The Azure IaaS platform gives you the ability to create Virtual Machines (VMs) in seconds from a set of predefined images which have been created by Microsoft and other parties. This VM solution offers true flexibility to choose from a variety of workloads offering support for a range of operating systems from Microsoft Server 2008 R2 to various flavors of Linux.


Azure VMs on IaaS make cloud migrations easier

Organizations looking to migrate their on-premise workloads to the cloud often choose to deploy these onto the IaaS platform due to the minimal impact it has on the existing IT operational environment. This is because migrating systems to Platform as a Service (PaaS) requires some form of re-architecture. This extra step in the migration process is needed to resolve incompatibility issues which arise when migrating applications from on-premise servers to the PaaS platform. A migration to IaaS, on the other hand, is much simpler and easier to accomplish as no re-architecture is required.


IaaS is expensive, but there is a solution

The cost of running a solution on IaaS VMs is significantly higher than running the same re-architected solution on PaaS. Microsoft has acknowledged this concern and has created a new Azure VM offering in the form of Azure Reserved Virtual Machine Instances. This new offering makes the decision of migrating to the cloud that much simpler. Due to the significant cost savings this new model has to offer, organizations can fast-track their migration on an IaaS platform and then take the time to re-architect their applications for PaaS if they so wish.


What are Azure Reserved Virtual Machine Instances?

| What you need to do |
Decide whether each statement agrees with the passage on Azure virtual machines, and support each yes or no with the deciding words of the passage, quoted exactly. (a) Moving systems to PaaS calls for some re-architecture. (b) Running a solution on IaaS VMs costs less than running the same re-architected solution on PaaS. (c) Only Microsoft created the predefined images used to build VMs.

| Records shown |
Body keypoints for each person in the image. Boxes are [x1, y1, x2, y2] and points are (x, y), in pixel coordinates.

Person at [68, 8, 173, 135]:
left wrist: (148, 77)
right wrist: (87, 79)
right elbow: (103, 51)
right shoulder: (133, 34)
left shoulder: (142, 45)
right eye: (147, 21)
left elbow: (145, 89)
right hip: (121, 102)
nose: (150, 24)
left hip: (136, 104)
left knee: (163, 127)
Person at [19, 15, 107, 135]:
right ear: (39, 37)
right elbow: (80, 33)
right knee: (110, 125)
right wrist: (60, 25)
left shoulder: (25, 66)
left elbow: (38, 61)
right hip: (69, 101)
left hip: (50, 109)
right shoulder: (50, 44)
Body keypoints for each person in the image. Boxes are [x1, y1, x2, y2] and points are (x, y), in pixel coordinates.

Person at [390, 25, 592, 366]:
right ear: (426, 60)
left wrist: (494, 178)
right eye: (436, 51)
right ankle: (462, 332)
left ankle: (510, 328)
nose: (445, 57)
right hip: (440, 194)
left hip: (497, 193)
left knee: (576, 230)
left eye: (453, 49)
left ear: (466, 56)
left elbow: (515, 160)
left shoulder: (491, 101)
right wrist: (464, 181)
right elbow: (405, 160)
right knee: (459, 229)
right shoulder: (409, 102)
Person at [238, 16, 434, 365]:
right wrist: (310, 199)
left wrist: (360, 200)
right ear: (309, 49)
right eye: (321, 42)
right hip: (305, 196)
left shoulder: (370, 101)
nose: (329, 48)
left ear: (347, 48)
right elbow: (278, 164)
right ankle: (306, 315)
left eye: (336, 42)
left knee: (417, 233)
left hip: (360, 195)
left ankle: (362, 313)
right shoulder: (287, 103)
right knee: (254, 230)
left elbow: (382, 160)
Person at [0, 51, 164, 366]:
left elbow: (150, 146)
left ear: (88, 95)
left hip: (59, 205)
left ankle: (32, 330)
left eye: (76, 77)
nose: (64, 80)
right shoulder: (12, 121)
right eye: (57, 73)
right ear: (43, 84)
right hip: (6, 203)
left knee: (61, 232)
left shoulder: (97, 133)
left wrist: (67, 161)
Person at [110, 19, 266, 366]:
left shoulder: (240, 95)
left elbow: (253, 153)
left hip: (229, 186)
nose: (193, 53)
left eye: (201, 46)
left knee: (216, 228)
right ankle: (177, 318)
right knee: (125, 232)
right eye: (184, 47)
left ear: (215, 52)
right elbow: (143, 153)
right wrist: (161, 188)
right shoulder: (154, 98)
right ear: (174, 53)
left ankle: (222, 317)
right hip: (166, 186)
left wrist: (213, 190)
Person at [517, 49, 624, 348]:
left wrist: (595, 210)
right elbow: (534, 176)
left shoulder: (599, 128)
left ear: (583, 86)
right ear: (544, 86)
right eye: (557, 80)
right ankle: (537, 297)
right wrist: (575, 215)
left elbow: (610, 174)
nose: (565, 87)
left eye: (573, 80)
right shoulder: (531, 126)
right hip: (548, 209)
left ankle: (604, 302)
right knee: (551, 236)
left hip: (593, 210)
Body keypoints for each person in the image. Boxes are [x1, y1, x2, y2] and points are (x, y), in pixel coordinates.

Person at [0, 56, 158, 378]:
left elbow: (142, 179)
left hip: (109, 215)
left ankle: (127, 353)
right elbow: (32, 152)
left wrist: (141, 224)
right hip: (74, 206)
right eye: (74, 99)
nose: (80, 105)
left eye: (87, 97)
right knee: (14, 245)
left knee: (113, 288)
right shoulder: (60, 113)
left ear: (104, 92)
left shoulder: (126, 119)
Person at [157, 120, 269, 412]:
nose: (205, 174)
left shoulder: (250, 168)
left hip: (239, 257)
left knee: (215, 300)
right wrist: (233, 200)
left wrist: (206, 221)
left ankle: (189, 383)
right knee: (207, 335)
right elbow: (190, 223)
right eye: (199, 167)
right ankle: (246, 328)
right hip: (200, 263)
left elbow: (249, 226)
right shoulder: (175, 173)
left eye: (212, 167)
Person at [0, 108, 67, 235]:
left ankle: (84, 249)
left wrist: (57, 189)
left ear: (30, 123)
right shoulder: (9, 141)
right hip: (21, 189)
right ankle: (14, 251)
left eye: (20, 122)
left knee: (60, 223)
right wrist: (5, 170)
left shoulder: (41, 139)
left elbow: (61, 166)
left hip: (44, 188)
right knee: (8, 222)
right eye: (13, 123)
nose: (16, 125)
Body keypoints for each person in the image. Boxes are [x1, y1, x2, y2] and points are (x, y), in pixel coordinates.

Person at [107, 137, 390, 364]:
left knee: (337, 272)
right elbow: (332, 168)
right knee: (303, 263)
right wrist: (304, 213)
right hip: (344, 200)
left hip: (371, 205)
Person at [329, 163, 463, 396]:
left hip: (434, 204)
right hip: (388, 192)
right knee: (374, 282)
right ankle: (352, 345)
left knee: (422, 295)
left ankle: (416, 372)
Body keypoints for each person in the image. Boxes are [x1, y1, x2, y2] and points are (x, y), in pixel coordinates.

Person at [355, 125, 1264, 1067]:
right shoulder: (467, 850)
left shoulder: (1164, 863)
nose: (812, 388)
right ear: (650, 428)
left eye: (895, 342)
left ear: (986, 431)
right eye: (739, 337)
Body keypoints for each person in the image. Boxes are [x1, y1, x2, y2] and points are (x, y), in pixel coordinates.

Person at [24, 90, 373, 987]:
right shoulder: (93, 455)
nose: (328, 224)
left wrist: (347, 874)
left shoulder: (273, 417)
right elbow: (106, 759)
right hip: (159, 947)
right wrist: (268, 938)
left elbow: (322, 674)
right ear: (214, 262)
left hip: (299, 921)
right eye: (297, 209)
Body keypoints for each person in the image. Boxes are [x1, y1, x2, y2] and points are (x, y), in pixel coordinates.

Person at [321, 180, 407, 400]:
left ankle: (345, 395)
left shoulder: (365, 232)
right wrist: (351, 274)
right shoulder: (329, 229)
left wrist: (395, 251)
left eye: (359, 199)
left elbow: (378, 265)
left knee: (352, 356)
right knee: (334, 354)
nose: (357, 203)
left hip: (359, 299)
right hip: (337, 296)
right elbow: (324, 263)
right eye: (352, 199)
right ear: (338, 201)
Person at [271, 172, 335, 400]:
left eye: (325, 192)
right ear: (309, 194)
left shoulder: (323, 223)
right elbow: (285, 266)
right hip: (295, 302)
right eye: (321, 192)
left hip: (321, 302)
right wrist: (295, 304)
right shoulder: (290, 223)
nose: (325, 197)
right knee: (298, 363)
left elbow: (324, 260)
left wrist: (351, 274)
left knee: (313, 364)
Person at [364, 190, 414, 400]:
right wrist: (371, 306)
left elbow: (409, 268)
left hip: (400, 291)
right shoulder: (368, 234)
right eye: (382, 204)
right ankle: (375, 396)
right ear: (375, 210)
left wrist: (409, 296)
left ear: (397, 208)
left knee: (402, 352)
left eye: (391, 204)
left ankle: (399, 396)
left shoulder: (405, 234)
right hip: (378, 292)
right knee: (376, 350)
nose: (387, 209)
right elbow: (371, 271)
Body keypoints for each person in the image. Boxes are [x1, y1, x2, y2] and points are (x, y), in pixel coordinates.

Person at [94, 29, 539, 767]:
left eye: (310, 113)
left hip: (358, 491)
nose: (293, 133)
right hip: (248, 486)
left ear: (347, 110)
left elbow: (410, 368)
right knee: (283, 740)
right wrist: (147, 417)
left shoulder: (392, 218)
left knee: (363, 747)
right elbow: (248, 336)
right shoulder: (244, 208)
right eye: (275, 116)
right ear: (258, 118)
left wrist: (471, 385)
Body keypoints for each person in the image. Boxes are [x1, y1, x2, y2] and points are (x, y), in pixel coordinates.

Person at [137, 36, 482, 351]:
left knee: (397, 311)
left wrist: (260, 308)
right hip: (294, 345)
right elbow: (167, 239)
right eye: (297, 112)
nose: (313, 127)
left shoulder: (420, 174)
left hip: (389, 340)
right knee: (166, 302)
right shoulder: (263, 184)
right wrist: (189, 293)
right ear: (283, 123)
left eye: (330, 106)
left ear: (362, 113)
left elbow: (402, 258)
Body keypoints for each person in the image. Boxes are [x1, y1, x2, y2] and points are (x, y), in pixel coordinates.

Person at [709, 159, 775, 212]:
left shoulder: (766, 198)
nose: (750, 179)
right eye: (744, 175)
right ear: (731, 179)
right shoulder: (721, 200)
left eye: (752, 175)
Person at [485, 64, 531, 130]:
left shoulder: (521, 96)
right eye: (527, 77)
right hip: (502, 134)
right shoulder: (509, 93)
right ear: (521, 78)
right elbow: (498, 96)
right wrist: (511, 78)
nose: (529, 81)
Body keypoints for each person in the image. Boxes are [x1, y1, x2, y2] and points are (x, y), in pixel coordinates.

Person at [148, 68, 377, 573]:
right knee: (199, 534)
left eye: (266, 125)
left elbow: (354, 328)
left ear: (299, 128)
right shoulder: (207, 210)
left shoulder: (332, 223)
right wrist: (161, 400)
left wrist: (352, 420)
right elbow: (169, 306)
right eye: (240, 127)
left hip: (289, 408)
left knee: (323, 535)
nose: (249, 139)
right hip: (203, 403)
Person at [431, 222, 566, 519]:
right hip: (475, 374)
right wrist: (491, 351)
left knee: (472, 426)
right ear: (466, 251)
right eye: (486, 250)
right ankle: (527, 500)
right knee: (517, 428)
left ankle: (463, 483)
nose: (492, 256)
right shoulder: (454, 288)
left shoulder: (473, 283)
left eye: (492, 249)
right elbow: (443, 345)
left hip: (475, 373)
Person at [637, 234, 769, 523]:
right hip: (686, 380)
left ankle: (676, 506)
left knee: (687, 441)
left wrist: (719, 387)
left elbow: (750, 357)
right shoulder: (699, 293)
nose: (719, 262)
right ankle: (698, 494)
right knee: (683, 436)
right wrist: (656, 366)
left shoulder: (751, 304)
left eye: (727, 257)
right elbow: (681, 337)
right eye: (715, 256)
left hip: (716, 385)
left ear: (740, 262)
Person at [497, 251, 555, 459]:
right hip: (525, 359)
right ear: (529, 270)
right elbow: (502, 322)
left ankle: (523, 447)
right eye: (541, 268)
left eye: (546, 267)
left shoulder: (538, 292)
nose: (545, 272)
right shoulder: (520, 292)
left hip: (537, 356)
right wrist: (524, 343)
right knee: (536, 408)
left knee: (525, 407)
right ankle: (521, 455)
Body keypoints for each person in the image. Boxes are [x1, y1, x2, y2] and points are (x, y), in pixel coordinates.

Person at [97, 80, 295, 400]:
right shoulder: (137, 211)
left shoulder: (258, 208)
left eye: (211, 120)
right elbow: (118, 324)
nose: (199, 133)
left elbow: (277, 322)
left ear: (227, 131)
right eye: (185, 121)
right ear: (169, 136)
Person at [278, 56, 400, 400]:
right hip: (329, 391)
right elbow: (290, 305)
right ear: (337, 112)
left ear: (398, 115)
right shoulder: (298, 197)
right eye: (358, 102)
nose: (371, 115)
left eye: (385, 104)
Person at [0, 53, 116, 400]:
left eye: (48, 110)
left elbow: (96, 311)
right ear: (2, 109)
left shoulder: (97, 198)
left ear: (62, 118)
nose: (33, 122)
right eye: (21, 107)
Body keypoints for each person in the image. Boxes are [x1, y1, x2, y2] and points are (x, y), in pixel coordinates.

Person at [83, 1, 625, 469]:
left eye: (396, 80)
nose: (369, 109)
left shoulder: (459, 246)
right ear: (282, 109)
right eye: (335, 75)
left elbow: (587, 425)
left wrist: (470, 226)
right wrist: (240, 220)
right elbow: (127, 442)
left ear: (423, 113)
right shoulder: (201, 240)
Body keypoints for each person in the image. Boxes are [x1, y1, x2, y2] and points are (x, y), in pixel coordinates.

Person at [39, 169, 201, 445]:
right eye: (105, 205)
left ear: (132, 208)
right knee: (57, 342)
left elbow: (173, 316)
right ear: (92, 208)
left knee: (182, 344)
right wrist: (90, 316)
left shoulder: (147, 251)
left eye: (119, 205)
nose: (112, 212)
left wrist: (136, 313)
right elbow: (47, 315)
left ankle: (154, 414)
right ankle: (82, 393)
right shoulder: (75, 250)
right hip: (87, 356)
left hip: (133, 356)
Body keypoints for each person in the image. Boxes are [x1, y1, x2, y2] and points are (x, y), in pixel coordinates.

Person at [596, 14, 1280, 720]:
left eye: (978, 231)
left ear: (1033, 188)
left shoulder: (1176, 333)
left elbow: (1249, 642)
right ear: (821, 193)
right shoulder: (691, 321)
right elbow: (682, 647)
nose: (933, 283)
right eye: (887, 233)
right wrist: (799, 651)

| Task result |
(a) Yes: "migrating systems to Platform as a Service (PaaS) requires some form of re-architecture"
(b) No: "The cost of running a solution on IaaS VMs is significantly higher than running the same re-architected solution on PaaS."
(c) No: "a set of predefined images which have been created by Microsoft and other parties"